The present study did not find any change in physical function and total score in WOMAC questionnaire. A study revealed that daily L-carnitine intake more than 2 g reduced stiffness, pain after prolonged movement, and disturbed sleep due to the pain [37]. Another study indicated that 750 mg oral L-carnitine supplementation significantly improves pain intensity and global assessment of disease status in patients with KOA [27]. Earlier studies suggest that L-carnitine enhances cell proliferation of cartilage matrix glycosaminoglycan component that resulted in inhibition of matrix degradation [10]. Weight loss reduces the mechanical pressure on the joints, which improves the score of the WOMAC scores [38]. It seems that longer duration interventions or higher doses of L-carnitine have a greater effect on weight and WC and consequent WOMAC scores.

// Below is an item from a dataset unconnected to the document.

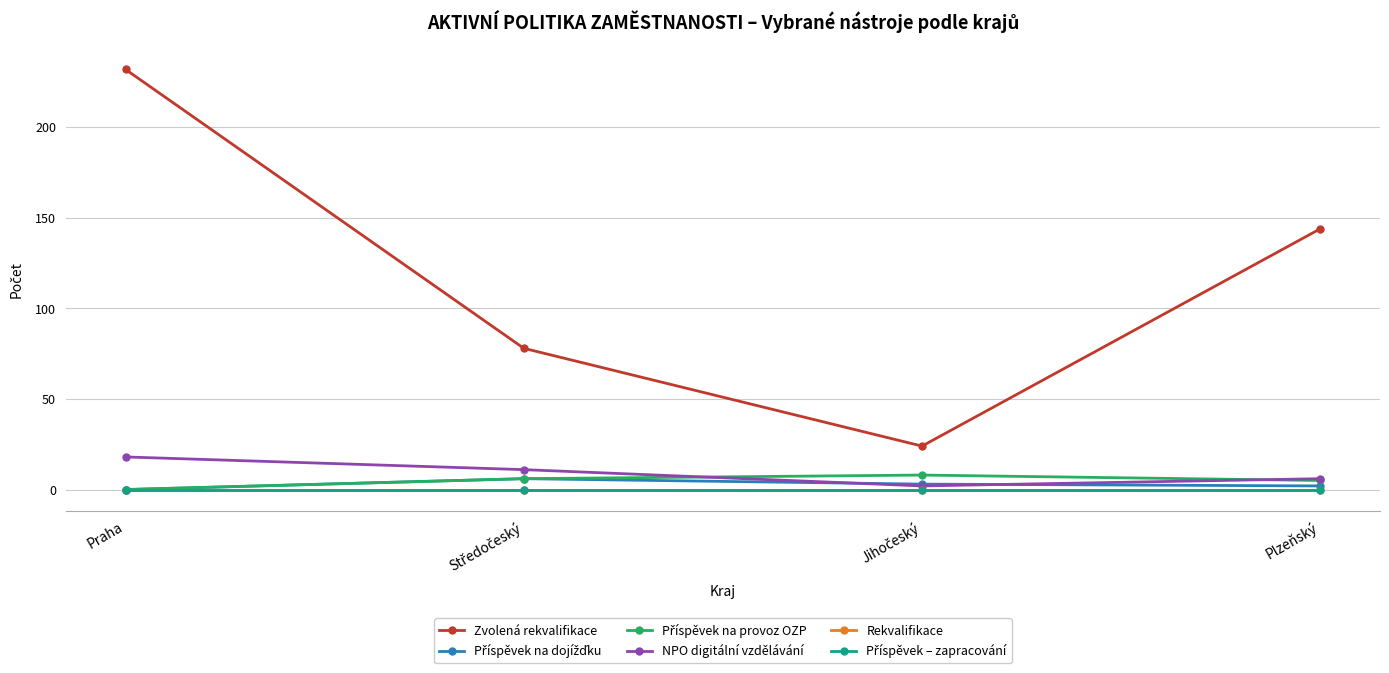

Is this an area chart (filled region under the line)?

No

The present study conducted the first clinical trial to compare the effect of L-carnitine supplementation along with low calorie diet on improving KOA in obese women by monitoring the diet and supplementation compliance. Moreover, L-carnitine appeared to be well tolerated by the participants. A limitation of the present study was that we did not evaluate the serum L-carnitine levels. Another important limitation of our study was the lack of measuring inflammatory markers, leptin, as well as synovial fluids of markers that are more related to obesity-mediated joint inflammation.

Conclusion

According to our findings, oral administration of 1000 mg L-carnitine for 12 weeks could improve BMI, but had no significant impact on other anthropometric parameters, lipid profile, CRP, MDA, and WOMAC score.